Whether you’re a product or service-based business, every podcast episode, every video, every image, every blog post, every portfolio or case study that you create, can be found for something a little bit different

And every piece of content that you create can be found for an infinite number of search terms.

Let’s continue with this furniture store metaphor to get a better understanding.

So I want you to imagine your website as a furniture store. And every room in the furniture store has something that’s just a little bit different. Some items are sectionals, some are love seats, some are living room sets, some are leather, and some are recliners.

Each of those rooms is like a category on your website.

And people can either walk in the front door (through your homepage), or they can be metaphorically dropped directly into the sectional room and skip that entryway altogether.

And then I want you to think of every piece of furniture in your website furniture store as having more than one interesting thing about it. All leather couches are made of leather, but they’re not all the same – some are blue and some are green, some have two cushions and some have three.

And the same is true for the content on your website. If every blog post that you write is a couch, think about it seating two or three different keywords in each of those seats.

Your categories are your “couches”

I have a category (or a “room”) on my w ebsite that is SEO tools. I have a bunch of different blog posts about 30ish free SEO tools. Every one of those tool reviews would be a different piece of content in my SEO tool category.

One of my “couches” is a review of the Keywords Everywhere tool and a tutorial about how to use it for Google. And then right next to that, I have another “couch”, which is a review of the Keywords Everywhere tool and how to use it to find keywords for YouTube.

Now, these are pretty much the same pieces of content. They have the same general idea about the Keywords Everywhere tool. But each of those blog posts ranks for over 30 different keywords. Each post can fit a lot of different ideas.

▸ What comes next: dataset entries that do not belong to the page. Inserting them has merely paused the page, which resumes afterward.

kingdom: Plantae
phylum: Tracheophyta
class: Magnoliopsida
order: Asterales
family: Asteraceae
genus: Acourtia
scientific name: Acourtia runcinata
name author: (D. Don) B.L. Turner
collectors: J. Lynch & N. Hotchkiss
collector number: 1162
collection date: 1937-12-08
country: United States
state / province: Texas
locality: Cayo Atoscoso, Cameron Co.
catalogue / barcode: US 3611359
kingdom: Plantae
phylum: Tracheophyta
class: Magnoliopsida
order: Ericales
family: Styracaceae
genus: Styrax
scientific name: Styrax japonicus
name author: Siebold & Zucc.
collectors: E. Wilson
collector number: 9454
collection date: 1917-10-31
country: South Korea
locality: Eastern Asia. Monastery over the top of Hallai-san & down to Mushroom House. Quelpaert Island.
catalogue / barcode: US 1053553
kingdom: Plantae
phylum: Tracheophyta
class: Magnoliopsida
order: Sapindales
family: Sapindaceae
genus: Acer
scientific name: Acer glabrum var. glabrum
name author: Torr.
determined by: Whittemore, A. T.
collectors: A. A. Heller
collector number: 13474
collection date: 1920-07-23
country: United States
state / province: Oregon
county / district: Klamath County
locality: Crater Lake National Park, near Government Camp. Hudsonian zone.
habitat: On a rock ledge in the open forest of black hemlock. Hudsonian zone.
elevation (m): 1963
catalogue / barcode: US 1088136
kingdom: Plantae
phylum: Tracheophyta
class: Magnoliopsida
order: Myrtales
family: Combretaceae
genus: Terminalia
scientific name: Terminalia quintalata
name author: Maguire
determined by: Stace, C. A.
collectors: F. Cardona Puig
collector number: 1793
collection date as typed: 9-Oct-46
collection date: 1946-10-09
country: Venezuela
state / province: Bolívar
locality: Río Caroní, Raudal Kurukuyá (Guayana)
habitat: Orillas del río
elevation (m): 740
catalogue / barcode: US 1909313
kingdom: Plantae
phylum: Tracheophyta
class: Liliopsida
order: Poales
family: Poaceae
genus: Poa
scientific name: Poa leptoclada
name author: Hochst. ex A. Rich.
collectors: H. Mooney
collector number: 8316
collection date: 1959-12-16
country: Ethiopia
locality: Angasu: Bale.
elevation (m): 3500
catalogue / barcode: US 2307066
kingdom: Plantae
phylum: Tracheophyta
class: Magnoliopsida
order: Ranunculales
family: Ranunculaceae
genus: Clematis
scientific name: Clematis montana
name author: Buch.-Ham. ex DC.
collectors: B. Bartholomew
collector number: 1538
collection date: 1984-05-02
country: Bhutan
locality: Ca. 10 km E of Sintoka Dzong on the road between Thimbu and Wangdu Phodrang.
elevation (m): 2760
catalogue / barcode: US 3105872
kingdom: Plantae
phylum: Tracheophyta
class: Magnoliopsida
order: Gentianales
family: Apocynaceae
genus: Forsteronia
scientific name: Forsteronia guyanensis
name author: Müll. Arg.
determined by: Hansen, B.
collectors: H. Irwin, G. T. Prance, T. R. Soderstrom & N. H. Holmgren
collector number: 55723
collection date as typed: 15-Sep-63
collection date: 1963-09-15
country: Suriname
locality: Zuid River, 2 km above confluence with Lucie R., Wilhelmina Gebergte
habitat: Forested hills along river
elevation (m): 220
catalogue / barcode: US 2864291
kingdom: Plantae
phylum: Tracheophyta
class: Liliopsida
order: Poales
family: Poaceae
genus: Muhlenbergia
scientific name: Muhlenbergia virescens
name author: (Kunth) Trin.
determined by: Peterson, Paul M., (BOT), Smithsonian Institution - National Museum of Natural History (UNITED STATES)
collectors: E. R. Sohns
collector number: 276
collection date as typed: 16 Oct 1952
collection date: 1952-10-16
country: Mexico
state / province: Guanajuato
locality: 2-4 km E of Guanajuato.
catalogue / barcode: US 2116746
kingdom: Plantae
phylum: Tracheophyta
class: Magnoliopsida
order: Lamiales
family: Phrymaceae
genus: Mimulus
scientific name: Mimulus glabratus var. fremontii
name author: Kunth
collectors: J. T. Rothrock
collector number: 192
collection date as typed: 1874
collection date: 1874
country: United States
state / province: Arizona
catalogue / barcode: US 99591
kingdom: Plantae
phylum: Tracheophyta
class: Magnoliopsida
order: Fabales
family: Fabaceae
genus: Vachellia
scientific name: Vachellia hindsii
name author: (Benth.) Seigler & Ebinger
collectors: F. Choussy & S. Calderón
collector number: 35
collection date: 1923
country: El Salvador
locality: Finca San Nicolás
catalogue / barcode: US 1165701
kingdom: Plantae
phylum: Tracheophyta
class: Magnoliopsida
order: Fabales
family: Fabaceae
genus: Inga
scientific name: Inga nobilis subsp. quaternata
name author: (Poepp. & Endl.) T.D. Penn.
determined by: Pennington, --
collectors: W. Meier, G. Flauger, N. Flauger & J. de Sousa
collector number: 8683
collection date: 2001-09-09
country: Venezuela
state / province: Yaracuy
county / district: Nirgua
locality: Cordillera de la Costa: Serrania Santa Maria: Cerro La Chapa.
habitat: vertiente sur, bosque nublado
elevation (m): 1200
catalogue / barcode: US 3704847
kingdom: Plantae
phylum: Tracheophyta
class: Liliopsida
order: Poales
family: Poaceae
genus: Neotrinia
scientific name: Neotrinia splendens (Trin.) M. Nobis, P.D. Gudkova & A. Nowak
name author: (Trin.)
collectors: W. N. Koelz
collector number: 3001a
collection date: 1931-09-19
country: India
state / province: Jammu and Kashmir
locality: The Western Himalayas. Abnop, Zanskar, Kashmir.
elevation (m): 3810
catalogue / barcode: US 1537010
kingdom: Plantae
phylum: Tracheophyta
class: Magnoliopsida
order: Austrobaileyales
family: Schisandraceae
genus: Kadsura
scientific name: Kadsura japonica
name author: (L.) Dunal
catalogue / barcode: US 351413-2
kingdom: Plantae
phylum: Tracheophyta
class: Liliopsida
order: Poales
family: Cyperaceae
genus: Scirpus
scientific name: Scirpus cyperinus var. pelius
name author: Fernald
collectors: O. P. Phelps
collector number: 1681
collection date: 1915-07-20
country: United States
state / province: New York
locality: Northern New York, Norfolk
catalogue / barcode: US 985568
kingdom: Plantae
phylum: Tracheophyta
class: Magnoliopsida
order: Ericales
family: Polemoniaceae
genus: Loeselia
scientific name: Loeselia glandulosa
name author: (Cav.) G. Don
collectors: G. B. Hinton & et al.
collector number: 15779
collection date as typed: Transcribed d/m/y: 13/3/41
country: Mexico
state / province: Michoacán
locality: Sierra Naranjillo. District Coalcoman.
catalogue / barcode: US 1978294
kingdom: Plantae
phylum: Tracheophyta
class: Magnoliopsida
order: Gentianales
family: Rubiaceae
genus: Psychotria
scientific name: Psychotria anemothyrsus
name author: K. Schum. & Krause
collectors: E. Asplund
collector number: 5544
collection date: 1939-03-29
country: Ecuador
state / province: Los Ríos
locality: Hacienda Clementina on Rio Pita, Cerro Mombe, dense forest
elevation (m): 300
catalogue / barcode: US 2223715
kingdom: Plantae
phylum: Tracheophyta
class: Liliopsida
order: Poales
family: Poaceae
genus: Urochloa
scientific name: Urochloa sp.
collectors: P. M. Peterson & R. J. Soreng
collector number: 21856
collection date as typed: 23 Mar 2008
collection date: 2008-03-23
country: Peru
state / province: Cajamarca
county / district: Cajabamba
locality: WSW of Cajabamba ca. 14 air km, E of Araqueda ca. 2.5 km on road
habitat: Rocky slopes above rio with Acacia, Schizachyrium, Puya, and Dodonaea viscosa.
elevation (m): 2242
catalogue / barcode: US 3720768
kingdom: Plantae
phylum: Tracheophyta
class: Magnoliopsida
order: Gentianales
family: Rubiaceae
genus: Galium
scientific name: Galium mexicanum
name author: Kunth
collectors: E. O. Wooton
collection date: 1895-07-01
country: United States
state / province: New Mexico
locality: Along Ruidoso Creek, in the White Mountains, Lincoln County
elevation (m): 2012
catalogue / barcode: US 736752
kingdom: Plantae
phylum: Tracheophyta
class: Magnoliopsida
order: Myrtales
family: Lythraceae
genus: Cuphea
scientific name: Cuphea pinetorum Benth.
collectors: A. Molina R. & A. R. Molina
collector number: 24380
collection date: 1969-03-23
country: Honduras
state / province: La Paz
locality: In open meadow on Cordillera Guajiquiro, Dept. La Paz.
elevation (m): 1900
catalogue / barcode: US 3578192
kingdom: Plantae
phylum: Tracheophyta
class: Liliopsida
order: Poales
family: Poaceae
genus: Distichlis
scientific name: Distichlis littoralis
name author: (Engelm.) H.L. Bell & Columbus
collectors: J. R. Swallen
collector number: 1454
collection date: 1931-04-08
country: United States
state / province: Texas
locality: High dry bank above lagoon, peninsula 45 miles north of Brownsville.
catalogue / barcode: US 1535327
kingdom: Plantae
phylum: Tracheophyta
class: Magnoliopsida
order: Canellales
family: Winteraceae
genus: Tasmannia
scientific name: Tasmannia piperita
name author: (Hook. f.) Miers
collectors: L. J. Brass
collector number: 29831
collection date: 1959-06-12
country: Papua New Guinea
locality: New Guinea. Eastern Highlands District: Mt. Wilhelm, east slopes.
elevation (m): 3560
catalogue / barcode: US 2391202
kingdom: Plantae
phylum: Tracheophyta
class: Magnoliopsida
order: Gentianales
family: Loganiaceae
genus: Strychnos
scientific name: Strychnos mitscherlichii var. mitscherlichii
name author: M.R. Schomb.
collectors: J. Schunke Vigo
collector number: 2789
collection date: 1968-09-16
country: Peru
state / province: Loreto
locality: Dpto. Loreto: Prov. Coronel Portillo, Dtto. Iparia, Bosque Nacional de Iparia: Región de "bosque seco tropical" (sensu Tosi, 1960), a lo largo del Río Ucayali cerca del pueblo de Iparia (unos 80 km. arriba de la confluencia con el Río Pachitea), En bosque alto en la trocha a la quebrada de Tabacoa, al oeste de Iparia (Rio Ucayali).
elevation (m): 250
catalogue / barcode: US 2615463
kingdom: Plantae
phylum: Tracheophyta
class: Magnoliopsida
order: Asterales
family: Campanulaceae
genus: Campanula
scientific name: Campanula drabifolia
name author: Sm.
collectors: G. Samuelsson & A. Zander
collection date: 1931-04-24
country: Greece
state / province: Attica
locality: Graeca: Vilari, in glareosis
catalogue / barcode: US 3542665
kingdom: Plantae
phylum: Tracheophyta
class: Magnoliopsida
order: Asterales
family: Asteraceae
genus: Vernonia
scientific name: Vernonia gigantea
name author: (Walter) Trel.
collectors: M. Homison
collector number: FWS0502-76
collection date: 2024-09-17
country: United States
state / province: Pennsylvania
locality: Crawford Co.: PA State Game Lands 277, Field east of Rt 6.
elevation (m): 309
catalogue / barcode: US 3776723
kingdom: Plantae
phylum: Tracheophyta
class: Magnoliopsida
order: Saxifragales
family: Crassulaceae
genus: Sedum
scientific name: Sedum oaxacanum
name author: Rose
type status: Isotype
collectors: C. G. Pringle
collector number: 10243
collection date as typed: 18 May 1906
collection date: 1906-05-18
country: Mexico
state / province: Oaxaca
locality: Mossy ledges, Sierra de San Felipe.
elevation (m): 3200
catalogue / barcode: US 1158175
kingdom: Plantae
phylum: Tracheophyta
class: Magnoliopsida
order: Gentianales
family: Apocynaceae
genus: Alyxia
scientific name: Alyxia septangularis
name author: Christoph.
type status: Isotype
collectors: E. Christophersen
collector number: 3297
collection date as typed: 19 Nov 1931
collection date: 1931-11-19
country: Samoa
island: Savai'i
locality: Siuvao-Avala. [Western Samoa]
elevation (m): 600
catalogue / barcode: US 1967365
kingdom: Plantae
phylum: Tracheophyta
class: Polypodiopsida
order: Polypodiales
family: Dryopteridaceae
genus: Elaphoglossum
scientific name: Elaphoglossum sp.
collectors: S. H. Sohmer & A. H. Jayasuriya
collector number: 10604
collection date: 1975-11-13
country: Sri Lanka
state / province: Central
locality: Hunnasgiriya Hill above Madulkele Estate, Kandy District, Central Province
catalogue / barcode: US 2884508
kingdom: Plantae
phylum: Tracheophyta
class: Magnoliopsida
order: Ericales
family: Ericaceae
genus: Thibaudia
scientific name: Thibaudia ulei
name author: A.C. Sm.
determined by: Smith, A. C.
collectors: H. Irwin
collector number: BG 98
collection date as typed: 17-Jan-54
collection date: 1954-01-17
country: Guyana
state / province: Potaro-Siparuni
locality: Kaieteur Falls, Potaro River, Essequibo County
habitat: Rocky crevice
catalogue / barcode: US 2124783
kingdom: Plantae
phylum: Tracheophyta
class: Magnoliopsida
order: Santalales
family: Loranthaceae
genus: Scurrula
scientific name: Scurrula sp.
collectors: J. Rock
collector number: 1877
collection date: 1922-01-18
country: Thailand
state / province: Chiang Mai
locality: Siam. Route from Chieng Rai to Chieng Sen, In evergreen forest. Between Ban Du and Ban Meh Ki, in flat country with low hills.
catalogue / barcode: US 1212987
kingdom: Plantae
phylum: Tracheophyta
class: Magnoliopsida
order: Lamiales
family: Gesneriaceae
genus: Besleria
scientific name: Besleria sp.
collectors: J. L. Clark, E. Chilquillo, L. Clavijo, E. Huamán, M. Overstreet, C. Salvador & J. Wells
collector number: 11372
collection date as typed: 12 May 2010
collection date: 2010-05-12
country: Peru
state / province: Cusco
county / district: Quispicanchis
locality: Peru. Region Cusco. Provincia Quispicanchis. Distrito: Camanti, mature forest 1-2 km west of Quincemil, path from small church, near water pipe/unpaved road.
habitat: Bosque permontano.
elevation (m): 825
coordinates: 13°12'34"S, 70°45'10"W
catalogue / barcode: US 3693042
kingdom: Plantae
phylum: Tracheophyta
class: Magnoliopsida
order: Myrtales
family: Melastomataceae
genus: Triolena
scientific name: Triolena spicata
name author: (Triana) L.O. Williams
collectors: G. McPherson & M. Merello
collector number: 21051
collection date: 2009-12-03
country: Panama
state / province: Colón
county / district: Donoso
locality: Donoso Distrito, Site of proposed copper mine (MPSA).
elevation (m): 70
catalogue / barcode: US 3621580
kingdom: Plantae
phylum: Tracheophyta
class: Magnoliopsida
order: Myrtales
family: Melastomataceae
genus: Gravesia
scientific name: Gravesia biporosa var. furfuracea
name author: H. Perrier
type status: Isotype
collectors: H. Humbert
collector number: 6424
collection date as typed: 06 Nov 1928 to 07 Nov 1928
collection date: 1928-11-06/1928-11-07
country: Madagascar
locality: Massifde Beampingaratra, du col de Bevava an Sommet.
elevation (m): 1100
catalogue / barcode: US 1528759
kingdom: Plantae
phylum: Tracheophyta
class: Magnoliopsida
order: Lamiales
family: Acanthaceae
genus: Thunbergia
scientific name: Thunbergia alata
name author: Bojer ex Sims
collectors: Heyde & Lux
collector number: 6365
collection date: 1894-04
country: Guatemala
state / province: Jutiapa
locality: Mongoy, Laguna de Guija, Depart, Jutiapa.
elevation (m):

Each of your “couches” has a cluster of keywords

And so instead of thinking, “What is the one keyword that I need to rule them all?” I want you to start thinking of your keywords as clusters and figure out how they fit together within the same spaces.

So, yes – both of those blog posts are related to each other. They both belong in the SEO Tools category. But people who are looking for something specific can drop directly into the post that they need to, people who don’t quite know what they’re looking for can land in that room, and people who still don’t know what they’re looking for can come in through the front door and navigate around using the main navigation or the sidebar.

By thinking of each piece of content as having a cluster of keywords and not just limiting yourself to one target keyword per page, you can actually tap into a larger volume of things that people could potentially be looking for.

So as you’re doing your keyword research and thinking about how you want different keywords to go to different pages or posts on your website, consider the fact that you could have an entire cluster of 30, 50, or even 1000 different keywords coming to the same page.

Recognizing that everything that you create can rank for an entire cluster of keywords and not just one singular phrase opens you up to lots of possibilities and takes the pressure off finding that ~one magical keyword~. You can think about an idea or an intention that you want that piece of content to do which will allow people to use kind of a “choose your own adventure” to find their perfect metaphorical “content couch”.

people are gonna go where they want

One important thing to expect is for people to navigate wherever they want to go.

Very rarely do people get to the homepage of your website and go page by page in chronological order – that’s just not how people behave.

Even in a store like Ikea that has very specific paths throughout the store, they still have little shortcuts in there.

So recognize that every page of your website can be found for something completely different and think of all the opportunities and ideas that one piece of content can be found for.